What is needed:
Rewrite the records below, from their start through the line containing "genus: Galium", replacing "scientific name" with "binomial" and leaving everything else unchanged.

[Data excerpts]
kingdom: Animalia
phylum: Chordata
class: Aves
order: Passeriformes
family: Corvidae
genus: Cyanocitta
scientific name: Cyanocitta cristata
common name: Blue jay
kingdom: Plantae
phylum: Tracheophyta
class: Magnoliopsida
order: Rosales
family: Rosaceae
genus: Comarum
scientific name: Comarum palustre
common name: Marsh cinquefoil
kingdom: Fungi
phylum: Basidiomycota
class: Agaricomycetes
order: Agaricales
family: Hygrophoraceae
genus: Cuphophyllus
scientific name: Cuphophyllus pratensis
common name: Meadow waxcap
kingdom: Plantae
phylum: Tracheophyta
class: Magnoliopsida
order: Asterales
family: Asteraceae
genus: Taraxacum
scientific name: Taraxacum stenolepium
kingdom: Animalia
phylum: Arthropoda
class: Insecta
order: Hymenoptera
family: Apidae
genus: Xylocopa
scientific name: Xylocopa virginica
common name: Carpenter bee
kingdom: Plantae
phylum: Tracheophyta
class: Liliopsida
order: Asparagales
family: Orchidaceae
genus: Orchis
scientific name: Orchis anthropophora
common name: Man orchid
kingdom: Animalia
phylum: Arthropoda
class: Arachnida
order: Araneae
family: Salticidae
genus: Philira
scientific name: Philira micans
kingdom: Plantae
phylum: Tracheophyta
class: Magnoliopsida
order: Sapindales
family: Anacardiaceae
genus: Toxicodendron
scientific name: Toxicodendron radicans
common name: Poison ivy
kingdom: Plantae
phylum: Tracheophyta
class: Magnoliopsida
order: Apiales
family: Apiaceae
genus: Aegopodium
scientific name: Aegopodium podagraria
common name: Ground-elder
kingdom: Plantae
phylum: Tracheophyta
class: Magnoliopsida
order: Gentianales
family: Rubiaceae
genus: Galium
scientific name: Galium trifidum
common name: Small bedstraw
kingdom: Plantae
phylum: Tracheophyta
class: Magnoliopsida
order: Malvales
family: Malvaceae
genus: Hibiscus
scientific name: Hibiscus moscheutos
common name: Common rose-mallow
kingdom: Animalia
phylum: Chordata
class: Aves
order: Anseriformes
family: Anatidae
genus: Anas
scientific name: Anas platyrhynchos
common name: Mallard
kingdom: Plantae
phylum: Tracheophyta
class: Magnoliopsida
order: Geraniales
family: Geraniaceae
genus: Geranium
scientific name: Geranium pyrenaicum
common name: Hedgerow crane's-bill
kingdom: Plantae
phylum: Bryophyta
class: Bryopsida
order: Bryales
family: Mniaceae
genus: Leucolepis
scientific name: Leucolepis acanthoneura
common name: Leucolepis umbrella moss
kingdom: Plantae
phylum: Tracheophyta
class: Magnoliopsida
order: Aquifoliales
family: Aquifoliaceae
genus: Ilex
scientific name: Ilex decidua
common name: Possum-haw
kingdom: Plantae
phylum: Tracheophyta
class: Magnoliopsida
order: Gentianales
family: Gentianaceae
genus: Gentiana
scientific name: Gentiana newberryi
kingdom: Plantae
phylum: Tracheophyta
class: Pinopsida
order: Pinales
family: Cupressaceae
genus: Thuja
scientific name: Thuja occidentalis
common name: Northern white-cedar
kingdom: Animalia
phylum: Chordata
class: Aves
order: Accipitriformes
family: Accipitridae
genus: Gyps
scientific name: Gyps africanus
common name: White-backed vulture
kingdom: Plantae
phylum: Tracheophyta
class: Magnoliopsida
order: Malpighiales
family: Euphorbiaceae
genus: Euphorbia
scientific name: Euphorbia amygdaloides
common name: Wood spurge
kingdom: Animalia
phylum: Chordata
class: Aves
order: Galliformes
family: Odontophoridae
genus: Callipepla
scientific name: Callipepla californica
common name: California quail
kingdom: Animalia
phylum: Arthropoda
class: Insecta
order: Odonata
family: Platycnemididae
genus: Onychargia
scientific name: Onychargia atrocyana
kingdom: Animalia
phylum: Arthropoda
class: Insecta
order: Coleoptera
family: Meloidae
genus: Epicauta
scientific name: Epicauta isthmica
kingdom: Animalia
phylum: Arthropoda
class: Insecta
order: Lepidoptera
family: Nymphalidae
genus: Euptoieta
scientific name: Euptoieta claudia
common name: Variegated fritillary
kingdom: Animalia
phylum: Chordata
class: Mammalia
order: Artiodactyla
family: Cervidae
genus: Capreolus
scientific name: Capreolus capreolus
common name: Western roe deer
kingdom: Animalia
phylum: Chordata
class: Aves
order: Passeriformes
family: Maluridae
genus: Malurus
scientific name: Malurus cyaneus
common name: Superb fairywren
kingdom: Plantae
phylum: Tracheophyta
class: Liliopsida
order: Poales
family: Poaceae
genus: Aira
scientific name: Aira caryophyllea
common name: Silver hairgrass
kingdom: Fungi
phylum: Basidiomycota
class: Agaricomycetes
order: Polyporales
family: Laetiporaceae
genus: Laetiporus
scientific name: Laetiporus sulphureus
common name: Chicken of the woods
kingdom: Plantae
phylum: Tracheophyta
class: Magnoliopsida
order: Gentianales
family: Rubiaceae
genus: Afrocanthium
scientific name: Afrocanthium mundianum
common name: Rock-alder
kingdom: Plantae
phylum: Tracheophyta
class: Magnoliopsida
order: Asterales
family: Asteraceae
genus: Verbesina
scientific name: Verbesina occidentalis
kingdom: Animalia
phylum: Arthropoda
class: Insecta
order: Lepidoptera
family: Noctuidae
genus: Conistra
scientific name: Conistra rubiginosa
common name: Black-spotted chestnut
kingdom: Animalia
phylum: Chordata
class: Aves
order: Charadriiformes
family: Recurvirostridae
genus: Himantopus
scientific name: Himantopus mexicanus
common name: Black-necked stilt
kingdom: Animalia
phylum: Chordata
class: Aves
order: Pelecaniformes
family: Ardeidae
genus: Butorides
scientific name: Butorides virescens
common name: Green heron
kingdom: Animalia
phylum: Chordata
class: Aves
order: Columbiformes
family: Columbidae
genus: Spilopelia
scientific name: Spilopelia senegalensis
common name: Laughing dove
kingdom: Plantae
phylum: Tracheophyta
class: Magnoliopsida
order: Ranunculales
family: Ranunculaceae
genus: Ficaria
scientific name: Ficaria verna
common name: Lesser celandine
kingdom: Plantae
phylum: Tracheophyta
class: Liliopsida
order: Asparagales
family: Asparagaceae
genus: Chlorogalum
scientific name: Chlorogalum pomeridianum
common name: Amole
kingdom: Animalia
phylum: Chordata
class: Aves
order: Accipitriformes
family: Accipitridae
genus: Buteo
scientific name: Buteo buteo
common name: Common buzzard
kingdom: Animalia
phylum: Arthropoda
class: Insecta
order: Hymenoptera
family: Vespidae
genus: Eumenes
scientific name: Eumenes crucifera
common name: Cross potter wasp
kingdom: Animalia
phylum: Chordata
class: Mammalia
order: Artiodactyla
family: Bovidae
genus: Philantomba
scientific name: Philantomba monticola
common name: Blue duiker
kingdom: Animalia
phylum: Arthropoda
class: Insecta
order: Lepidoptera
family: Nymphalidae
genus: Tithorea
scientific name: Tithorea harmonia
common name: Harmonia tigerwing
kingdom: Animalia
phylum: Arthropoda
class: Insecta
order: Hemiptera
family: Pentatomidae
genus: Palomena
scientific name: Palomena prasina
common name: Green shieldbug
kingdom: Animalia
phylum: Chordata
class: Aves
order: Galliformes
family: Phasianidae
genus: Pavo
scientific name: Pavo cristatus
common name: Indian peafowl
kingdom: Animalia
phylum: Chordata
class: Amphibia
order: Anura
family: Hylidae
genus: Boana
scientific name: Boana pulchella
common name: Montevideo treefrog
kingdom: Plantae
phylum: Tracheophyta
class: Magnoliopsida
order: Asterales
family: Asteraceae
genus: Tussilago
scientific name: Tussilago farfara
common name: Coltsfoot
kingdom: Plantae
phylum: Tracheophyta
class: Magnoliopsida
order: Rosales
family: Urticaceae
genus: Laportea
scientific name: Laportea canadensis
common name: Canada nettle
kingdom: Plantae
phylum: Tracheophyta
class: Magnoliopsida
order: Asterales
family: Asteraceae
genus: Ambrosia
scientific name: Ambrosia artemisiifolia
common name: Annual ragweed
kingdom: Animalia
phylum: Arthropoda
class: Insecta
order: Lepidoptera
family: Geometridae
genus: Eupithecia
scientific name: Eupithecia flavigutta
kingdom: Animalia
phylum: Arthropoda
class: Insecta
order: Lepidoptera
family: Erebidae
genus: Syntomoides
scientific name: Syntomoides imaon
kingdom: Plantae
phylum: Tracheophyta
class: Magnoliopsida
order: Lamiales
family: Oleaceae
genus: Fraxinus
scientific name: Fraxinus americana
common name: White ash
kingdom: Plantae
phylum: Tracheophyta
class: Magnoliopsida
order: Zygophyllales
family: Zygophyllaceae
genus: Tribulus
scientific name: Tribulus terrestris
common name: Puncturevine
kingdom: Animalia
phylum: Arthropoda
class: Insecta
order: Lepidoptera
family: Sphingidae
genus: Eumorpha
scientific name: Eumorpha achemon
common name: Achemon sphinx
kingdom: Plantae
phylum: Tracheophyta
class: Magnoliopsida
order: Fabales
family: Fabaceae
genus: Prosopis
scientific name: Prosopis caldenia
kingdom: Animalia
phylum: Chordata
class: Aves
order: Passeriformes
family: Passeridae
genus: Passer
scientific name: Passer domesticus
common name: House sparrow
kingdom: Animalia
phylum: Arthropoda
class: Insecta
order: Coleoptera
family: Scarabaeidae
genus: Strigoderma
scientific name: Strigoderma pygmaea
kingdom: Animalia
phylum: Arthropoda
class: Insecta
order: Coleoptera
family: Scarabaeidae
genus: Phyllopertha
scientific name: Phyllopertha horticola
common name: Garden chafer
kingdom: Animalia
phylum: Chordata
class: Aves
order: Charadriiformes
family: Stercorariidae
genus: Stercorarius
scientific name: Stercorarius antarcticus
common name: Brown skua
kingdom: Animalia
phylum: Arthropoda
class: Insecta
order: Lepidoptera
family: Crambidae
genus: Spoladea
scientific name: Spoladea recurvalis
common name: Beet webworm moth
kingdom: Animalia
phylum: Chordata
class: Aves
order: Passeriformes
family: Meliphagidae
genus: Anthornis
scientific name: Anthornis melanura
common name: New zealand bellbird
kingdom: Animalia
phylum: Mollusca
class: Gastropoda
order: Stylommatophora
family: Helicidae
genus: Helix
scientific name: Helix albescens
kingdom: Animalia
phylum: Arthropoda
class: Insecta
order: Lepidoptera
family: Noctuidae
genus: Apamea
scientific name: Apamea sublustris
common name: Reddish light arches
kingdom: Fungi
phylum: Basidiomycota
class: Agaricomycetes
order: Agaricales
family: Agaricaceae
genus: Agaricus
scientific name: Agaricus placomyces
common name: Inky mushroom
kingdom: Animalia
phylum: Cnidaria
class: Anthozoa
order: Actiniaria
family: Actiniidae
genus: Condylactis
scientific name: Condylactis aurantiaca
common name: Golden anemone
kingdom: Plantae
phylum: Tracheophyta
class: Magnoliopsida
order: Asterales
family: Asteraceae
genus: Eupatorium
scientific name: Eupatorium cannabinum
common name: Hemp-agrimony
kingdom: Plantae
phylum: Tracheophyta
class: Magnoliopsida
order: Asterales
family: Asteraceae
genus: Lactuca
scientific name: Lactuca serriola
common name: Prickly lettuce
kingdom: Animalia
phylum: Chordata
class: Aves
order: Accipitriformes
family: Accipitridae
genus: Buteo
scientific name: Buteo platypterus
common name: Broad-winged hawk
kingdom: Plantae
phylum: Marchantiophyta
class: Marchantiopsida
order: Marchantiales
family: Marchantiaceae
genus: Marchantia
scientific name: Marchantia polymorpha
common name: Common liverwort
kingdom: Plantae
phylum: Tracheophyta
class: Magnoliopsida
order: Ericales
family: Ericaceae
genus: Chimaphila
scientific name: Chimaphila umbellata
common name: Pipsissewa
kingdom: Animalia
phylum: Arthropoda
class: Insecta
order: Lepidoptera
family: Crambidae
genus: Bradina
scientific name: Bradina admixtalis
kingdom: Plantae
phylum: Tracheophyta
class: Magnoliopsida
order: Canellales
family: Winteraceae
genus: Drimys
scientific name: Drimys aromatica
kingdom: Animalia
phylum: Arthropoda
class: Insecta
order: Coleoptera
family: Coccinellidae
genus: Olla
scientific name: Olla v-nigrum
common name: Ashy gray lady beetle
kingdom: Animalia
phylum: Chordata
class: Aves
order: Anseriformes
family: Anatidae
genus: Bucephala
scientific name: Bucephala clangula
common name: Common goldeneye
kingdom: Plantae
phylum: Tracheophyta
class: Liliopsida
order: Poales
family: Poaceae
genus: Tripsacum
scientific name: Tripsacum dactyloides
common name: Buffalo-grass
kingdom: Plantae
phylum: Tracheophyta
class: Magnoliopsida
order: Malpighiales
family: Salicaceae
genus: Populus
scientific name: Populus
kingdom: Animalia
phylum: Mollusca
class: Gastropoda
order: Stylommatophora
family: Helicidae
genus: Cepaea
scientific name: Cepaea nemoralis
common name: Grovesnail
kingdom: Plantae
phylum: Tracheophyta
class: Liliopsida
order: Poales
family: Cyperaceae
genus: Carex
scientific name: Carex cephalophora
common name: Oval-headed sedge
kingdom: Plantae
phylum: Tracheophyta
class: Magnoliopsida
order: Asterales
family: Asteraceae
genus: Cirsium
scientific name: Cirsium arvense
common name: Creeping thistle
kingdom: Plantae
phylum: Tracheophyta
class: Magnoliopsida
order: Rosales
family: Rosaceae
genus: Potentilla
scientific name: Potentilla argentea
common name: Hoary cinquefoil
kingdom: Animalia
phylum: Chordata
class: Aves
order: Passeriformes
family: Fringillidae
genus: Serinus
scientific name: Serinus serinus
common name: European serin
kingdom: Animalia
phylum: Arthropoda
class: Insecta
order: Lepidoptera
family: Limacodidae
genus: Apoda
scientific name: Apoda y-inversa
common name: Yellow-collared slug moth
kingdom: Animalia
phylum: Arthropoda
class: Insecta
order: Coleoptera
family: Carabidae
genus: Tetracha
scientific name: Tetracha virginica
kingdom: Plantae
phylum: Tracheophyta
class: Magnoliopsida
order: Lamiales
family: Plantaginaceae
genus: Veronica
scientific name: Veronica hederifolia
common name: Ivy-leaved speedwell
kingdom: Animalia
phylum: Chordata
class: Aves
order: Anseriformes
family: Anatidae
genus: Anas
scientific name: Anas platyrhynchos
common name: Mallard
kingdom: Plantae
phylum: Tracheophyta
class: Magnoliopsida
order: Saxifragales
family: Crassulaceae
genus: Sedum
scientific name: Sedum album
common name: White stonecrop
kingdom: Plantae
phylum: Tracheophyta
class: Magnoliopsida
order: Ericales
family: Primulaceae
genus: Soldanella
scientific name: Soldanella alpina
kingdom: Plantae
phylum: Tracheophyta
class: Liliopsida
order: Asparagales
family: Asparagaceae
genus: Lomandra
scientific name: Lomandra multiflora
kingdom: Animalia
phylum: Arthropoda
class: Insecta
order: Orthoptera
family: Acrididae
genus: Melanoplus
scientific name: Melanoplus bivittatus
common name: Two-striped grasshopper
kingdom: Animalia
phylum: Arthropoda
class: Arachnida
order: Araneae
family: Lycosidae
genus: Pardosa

Output of the exercise:
kingdom: Animalia
phylum: Chordata
class: Aves
order: Passeriformes
family: Corvidae
genus: Cyanocitta
binomial: Cyanocitta cristata
common name: Blue jay
kingdom: Plantae
phylum: Tracheophyta
class: Magnoliopsida
order: Rosales
family: Rosaceae
genus: Comarum
binomial: Comarum palustre
common name: Marsh cinquefoil
kingdom: Fungi
phylum: Basidiomycota
class: Agaricomycetes
order: Agaricales
family: Hygrophoraceae
genus: Cuphophyllus
binomial: Cuphophyllus pratensis
common name: Meadow waxcap
kingdom: Plantae
phylum: Tracheophyta
class: Magnoliopsida
order: Asterales
family: Asteraceae
genus: Taraxacum
binomial: Taraxacum stenolepium
kingdom: Animalia
phylum: Arthropoda
class: Insecta
order: Hymenoptera
family: Apidae
genus: Xylocopa
binomial: Xylocopa virginica
common name: Carpenter bee
kingdom: Plantae
phylum: Tracheophyta
class: Liliopsida
order: Asparagales
family: Orchidaceae
genus: Orchis
binomial: Orchis anthropophora
common name: Man orchid
kingdom: Animalia
phylum: Arthropoda
class: Arachnida
order: Araneae
family: Salticidae
genus: Philira
binomial: Philira micans
kingdom: Plantae
phylum: Tracheophyta
class: Magnoliopsida
order: Sapindales
family: Anacardiaceae
genus: Toxicodendron
binomial: Toxicodendron radicans
common name: Poison ivy
kingdom: Plantae
phylum: Tracheophyta
class: Magnoliopsida
order: Apiales
family: Apiaceae
genus: Aegopodium
binomial: Aegopodium podagraria
common name: Ground-elder
kingdom: Plantae
phylum: Tracheophyta
class: Magnoliopsida
order: Gentianales
family: Rubiaceae
genus: Galium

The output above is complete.